Updated on: 20 November,2016 03:21 AM IST  | 
Meenakshi Shedde |

I’ve spent the last few days in bank queues from 6.30 am, and have managed to enter the bank at about 10 am, hoping to withdraw a measly part of my own savings

Meenakshi Shedde: Pavbhaji Design School

The former 50 franc note featured aviator and author Antoine de Saint-Exupery
The former 50 franc note featured aviator and author Antoine de Saint-Exupery


I’ve spent the last few days in bank queues from 6.30 am, and have managed to enter the bank at about 10 am, hoping to withdraw a measly part of my own savings. Frankly, I’d rarely met that part of the morning; it was a revelation. Sweepers still swept away the remains of Diwali akashbuttis, morning milk arrived in a gleaming steel tank on wheels and reached the shop through a dirty, green irrigation plastic pipe. I’m working on a book and it’s a fantastic undisturbed three hours for ideas and jottings, as it’s too early for anyone to call you. Finally, after an eternal wait, I managed to get a few of those R2,000 notes.


The newly-minted R2,000 bank note is a supremely awful purply-pink shade that aspires to be a jambul (black plum) sorbet, but fails. Worse, it belongs to the Pavbhaji School of Design: shove in everything you can lay your hands on, mash it all up, clanging noisily, add a strong dash of colour, topped with a slab of Amul butter — like a drawing of Gandhiji — hoping it makes the gloop unimpeachable. Each side of the note is a hideous clutter of 30-plus design elements, no less. On one side, poor Gandhiji seems to be wearing half a shadowy brown wig. Help! On the other, there’s Mangalyaan orbiting a dirty red Mars, Gandhiji’s chashma with Swachch Bharat written over the lenses so as to block his vision, and a row of elephants, peacocks and lotuses — all in widely contrasting styles. The designer must have been teaching his child numbers, for I counted R2,000 written seven times on one side in English and Hindi alone, with more hidden in the watermark. Poor Mangalyaan looks like a primitive bhatti the Flintstones might have used, with a flip-out lid at the back and a trio of footmats in the front, and wheels going askew.

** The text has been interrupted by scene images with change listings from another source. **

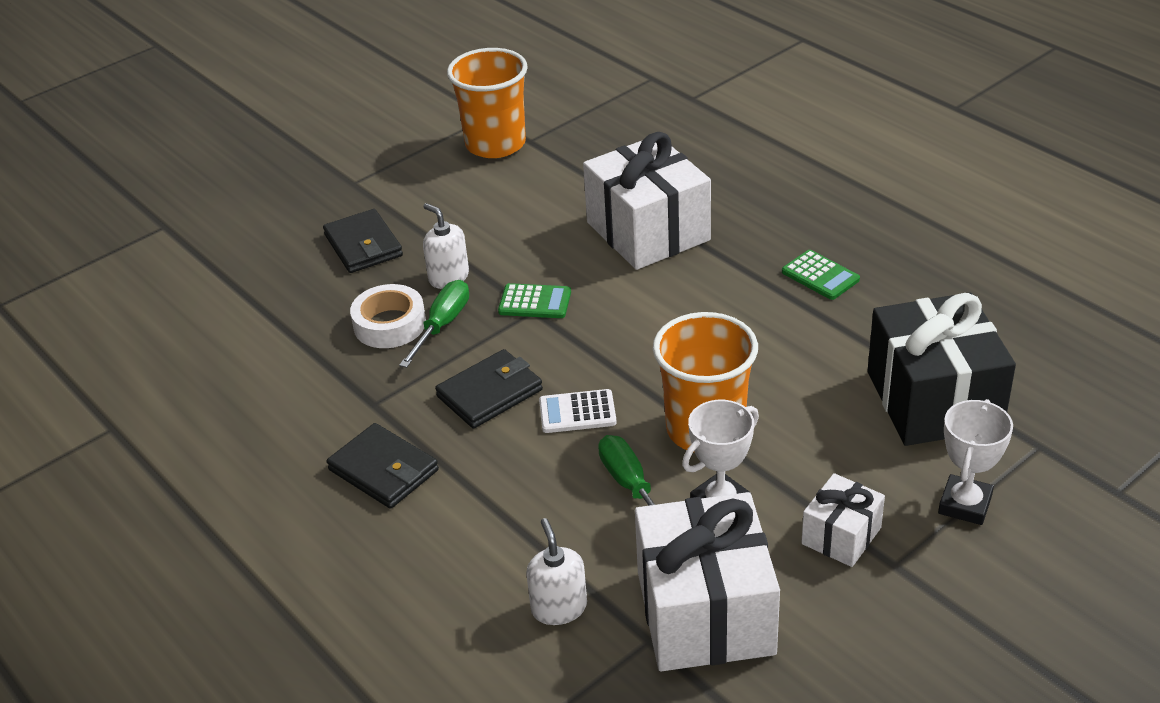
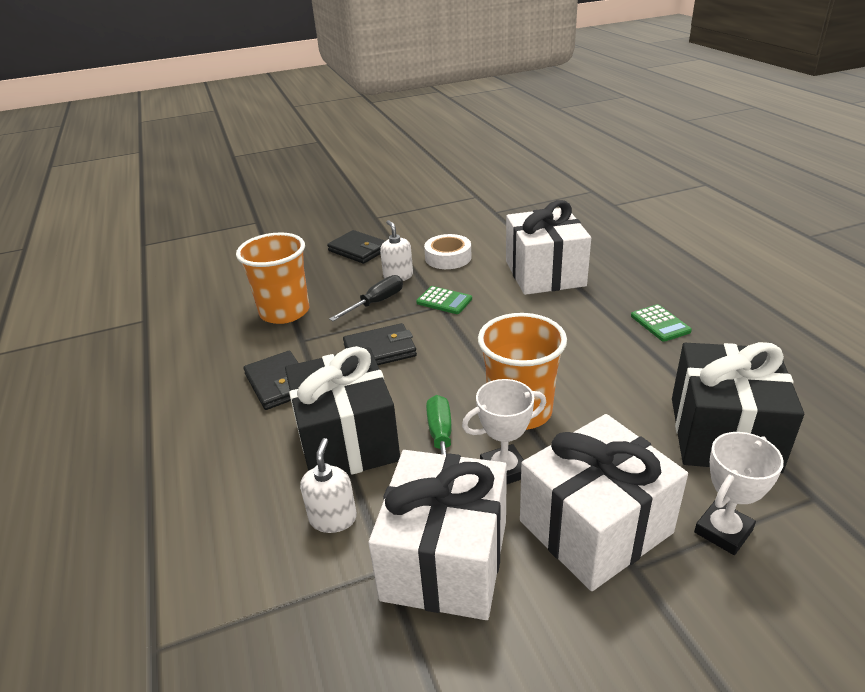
camera: 20 degrees right, 5 degrees down
black wallet [323,209,403,273] -> black wallet turned 45 degrees counterclockwise [327,230,385,264]
white tape [350,284,426,348] -> white tape moved to [424,234,471,269]
green screwdriver [399,280,469,368] -> black screwdriver [329,275,403,321]
orange cup [447,48,528,158] -> orange cup moved to [236,232,310,324]
white calculator [539,389,617,433] -> none
white gift [801,473,885,567] -> white gift [520,414,688,591], size x1.96
none -> black gift [285,346,400,475]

Let’s see what other nations’ currencies look like. The French 50 franc note, sadly overtaken by the euro, is my hands-down fave, a thing of joy and wonder. A lovely blue note, it featured French aviator and author Antoine de Saint-Exupery, and a drawing of his most famous creation, the Little Prince, standing on his home planet, Asteroid B-612. It also has de Saint-Exupery’s drawing of “an elephant inside a boa constrictor,” which to adults looks merely like a hat. According to Peter Symes, there is a “second drawing, on the inside of the boa constrictor digesting an elephant, printed on the bank notes in colour-shifting ink,” and a hidden drawing of a ram, printed in white ink on white paper. What charming mischief, as its design elegantly draws from literature, philosophy and fable.

The US dollar is a King Bore, design-wise: primarily black and white, it has drawings of worthies like Abraham Lincoln or George Washington and the US eagle motif. Ho-hum. The euro has ekdum efficient motifs, mostly engineering and architectural marvels: Roman aqueducts, bridges, Gothic windows, Greek pediments or grand arches with statuary, all with Europe’s circle of stars. Hmm. The Australian dollar, coated with polymer, is more adventurous. Its 20 dollar note even has a fun, transparent plastic flower that you can actually see through. Its 50 dollar note celebrates different kinds of minorities — one features David Unaipon, indigenous Australian author and inventor, and Edith Cowan, first woman member of Australian Parliament.

And India? Will we be forever stuck, design-wise, with the ubiquitous Gandhiji on all our R2,000, 1,000, 500, 100, 50, 20 and 10 notes? Or can we also imagine putting, say, Satyajit Ray and his adorable Apu on our currency, and having the panache, like the French, to celebrate, literature, philosophy and innocence? Because, as de Saint-Exupery wrote, “What is essential is invisible to the eye.”